The defense agency adjusted its long-term cybersecurity and cloud plans to take into account progress and pivots made for the COVID-19 pandemic.
The Defense Information Systems Agency released the first annual refresh for its strategic plan outlining a vision for the agency through 2022, including a new technology roadmap, on Monday.
The update takes into account changes to the operating landscape—most significantly, the COVID-19 pandemic. DISA was a major part of the effort to enable mass telework at DOD. Vice Adm. Nancy Norton, director of DISA, said in a statement 2020 affirmed the importance of the annual strategic planning process.
“Because of the planning efforts we undertook in 2019, DISA was able to turn on a dime to support the Department of Defense and the whole-of-government response to the COVID-19 pandemic,” Norton said. “A lot of what we did to ensure the warfighter, national-level leaders, and mission partners had secure collaboration tools and capabilities needed throughout the pandemic was outlined in version 1 of our four-year plan, but we had to accelerate implementation at a very rapid pace.”
The main addition to the strategy this year is a new technology roadmap outlining how DISA will achieve its objectives and goals in fiscal years 2021 and 2022. The roadmap focuses on cyber defense, cloud and the Defense Enterprise Office Solution, a contract to provide the Pentagon and its departments with cloud-based business tools.
For each of the three focus areas, DISA listed activities that will help it reach its technology goals. To improve its cyber posture, for example, DISA plans to implement the zero trust model, a move it announced in July.
DISA’s own zero trust reference architecture is due “very shortly,” Norton said during a panel at AFCEA International’s TechNet Cyber Event Tuesday. The framework will help industry and mission partners determine what tools they want to use to implement zero trust and allow DISA to expand its labs to continue testing, she added.

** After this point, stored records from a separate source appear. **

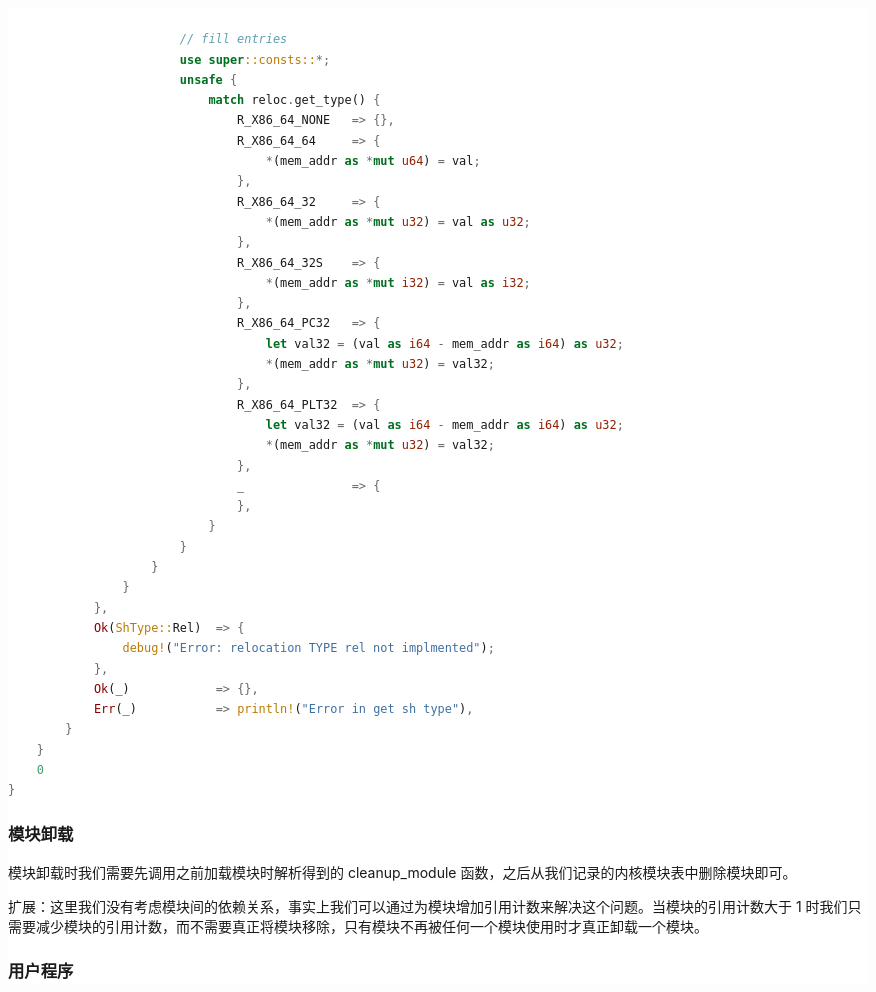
 ```rust

                    	// fill entries
                        use super::consts::*;
                        unsafe {
                            match reloc.get_type() {
                                R_X86_64_NONE   => {},
                                R_X86_64_64     => {
                                    *(mem_addr as *mut u64) = val;
                                },
                                R_X86_64_32     => {
                                    *(mem_addr as *mut u32) = val as u32; 
                                },
                                R_X86_64_32S    => {
                                    *(mem_addr as *mut i32) = val as i32;
                                },
                                R_X86_64_PC32   => {
                                    let val32 = (val as i64 - mem_addr as i64) as u32;
                                    *(mem_addr as *mut u32) = val32;
                                },
                                R_X86_64_PLT32  => {
                                    let val32 = (val as i64 - mem_addr as i64) as u32;
                                    *(mem_addr as *mut u32) = val32; 
                                },
                                _               => {
                                },
                            }
                        }
                    }
                }
            },
            Ok(ShType::Rel)  => {
                debug!("Error: relocation TYPE rel not implmented");
            },
            Ok(_)            => {},
            Err(_)           => println!("Error in get sh type"),
        }
    }
    0
}
```



### 模块卸载

模块卸载时我们需要先调用之前加载模块时解析得到的 cleanup_module 函数，之后从我们记录的内核模块表中删除模块即可。

扩展：这里我们没有考虑模块间的依赖关系，事实上我们可以通过为模块增加引用计数来解决这个问题。当模块的引用计数大于 1 时我们只需要减少模块的引用计数，而不需要真正将模块移除，只有模块不再被任何一个模块使用时才真正卸载一个模块。

### 用户程序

“We don't have a specific acquisition strategy, because we're not trying to go out and buy a box of zero trust,” Norton said. “That's just not the way it works.”
Instead, the zero trust piece of the cyber puzzle will come together by looking at what tools are available today and what changes need to be made to configurations to maximize the capabilities of these existing tools, Norton said.
Under the cloud focus area, DISA pinpoints development security operations, or DevSecOps, which is a form of agile software development that wraps security into each iteration of the development cycle, as an enabling activity. The roadmap indicates DISA will define a DevSecOps framework and develop dashboards to visualize DevOps metrics, among the initiatives it will undertake to support agile development.
Cloud-based internet isolation, or CBII, pops up in both the cyber focus area and as one of the three performance outcomes on the roadmap for the cloud focus area. CBII was DISA’s first other transaction authority, or OTA, project to reach full production, Norton said, and it helped improve security for DOD personnel working from home.
“CBII moves internet browsing off the endpoint to a cloud-based environment,” Norton said. “It effectively creates an air gap between the internet and our enterprise networks, so malicious code is detonated in the cloud, not on our government computers.” Norton added that over 100,000 people across DOD are using CBII.
DISA is also currently using a prototype OTA for an identity, credentialing and access management, or ICAM, project. Dr. Serena Chan, director of DISA’s cyber development directorate, told Nextgov in October the prototype is slated to reach initial operational capability status later this month. Chan said in a webinar ICAM is “foundational” to the zero trust model.
Establishing an enterprise identity and authentication capability for DOD cloud environments is also a component of the cloud access and security performance outcome on the roadmap.
The DEOS section emphasizes the need for collaboration with mission partners, and indicates consolidating DOD collaboration activities will be a major line of effort over the next two years. The General Services Administration and DOD re-awarded the DEOS contract to CSRA, a managed affiliate of General Dynamics Information Technology, and its contracting teaming partners, Dell Marketing and Minburn Technology Group in October.
Productivity tools provided through the DEOS contract will run through a Microsoft Office 365 cloud environment. The DEOS solution will supplant the Commercial Virtual Remote, or CVR, environment, which enabled DOD personnel to work on personal devices during the pandemic. CVR runs on Microsoft Teams.